What is proper way of indexing on a table which contain large amount of data

  • Anuj Rathi (2/8/2013)


    "If you have a WHERE clause that includes expressions connected by two or more AND operators, SQL Server will evaluate them from left to right in the order they are written. This assumes that no parenthesis have been used to change the order of execution. Because of this, you may want to consider one of the following when using AND:

    Locate the least likely true AND expression first. This way, if the AND expression is false, the clause will end immediately, saving time.

    If both parts of an AND expression are equally likely being false, put the least complex AND expression first. This way, if it is false, less work will have to be done to evaluate the expression.

    You may want to consider using Query Analyzer or Management Studio to look at the execution plans of your queries to see which is best for your situation. [2000, 2005, 2008] Updated 2-4-2009 "

    That's a load of complete hogswash.

    Operators are not evaluated from left to right, if an expression if false the evaluation does not end.

    Gail Shaw
    Microsoft Certified Master: SQL Server, MVP, M.Sc (Comp Sci)
    SQL In The Wild: Discussions on DB performance with occasional diversions into recoverability

    We walk in the dark places no others will enter
    We stand on the bridge and no one may pass
  • Once again, I have a situation where my way is again blocked.

    As I said earlier in this post that I have to implement indexing on a group of tables. Before raising my question, I just want explain my situation again.

    In my table (as I earlier explained), there are 2 bit type columns.

    1. first one is for record Status. Record is active or not.

    2. second one is for record state. We don't delete any record physically. We just change the state flag from 1 to 0.

    3. there are few foreign key columns, contains int ID, which are referenced other base tables.
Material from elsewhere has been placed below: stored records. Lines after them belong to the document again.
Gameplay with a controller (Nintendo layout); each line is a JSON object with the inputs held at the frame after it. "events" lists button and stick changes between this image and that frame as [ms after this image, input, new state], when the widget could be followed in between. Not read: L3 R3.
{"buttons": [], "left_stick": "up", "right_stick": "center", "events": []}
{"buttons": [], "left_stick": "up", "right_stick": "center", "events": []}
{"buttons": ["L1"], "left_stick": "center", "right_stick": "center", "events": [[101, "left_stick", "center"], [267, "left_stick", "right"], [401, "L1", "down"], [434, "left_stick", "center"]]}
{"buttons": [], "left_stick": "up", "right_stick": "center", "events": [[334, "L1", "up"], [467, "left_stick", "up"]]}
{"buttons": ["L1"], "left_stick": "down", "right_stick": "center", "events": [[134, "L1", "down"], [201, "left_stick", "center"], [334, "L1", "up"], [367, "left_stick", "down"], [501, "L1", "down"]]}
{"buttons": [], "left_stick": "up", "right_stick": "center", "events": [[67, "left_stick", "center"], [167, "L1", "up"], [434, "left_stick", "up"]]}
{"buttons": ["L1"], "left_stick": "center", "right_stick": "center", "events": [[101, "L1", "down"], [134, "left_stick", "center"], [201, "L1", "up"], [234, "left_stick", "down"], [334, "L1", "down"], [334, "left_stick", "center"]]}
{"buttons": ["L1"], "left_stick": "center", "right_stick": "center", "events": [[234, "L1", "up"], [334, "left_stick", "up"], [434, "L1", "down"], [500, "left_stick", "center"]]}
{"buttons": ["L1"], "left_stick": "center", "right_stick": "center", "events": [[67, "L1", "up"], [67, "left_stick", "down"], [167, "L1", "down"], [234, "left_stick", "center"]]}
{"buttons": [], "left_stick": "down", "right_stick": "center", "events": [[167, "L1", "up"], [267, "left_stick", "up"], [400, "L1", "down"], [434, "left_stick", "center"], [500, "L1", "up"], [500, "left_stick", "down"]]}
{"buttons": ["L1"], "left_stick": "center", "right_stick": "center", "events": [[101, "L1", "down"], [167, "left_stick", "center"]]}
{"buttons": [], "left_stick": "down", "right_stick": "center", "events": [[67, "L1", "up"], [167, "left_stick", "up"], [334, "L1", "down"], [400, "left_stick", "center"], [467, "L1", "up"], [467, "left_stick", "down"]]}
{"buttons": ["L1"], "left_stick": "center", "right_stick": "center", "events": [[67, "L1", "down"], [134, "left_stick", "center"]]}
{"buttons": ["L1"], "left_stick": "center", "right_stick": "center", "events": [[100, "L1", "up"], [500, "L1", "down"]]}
Suppose record_cat, record_subcat1 & record_subcat2 column.

    record_cat will also be included in most of the queries.

    Now, my question is:

    As I will have to include both status & state columns in each & every query. But these columns will return a very large number of rows. because approx 70% of records are active.

    record_state: 85%

    record_status: 78%

    record_cat: 60%

    record_subcat1: 40%

    record_subcat2 : 20%

    so,If I create a non clustered index like: record_state, record_status, record_cat, record_subcat1, record_subcat2

    then first two columns will produce a large number of rows & then this is the responsibility of record_cat, record_subcat1 and record_subcat2 to filter out the data.

    but if I consider record_subcat2, record_subcat1, record_cat, record_status, record_state, this sequence is also a covering index but in just a opposite scenario. means record_subcat2 just filter out most of the records and so on.

    But If i consider your your recommendation (most selective column first) then record_state & record_status should be first.

    please give me an advice.

  • But state and status are not the most selective, they are the least selective.

    Selectivity is how unique the data is. The most selective column would be the column with the most unique values in the table for the columns you are considering for that index. Meaning, you don't always put the single most unique column as the first column, but the most unique column of the ones you are currently choosing from for this index (god I hope that's clear).

    So no, you probably don't want to have those bit columns as the first columns of your index. But, you probably will want to regularly have them in the index. Whether they should be part of the key or just an inclusion column, only testing will tell (I lean towards part of the key, but I'd test both).

    "The credit belongs to the man who is actually in the arena, whose face is marred by dust and sweat and blood"
    - Theodore Roosevelt

    Author of:
    SQL Server Execution Plans
    SQL Server Query Performance Tuning

  • Selectivity should not be the primary indicator for choosing index columns. Putting the most selective column first would be stupid if nothing filters by it. The decision as to column order in indexes should be what queries filter by that column. Selectivity is a secondary consideration.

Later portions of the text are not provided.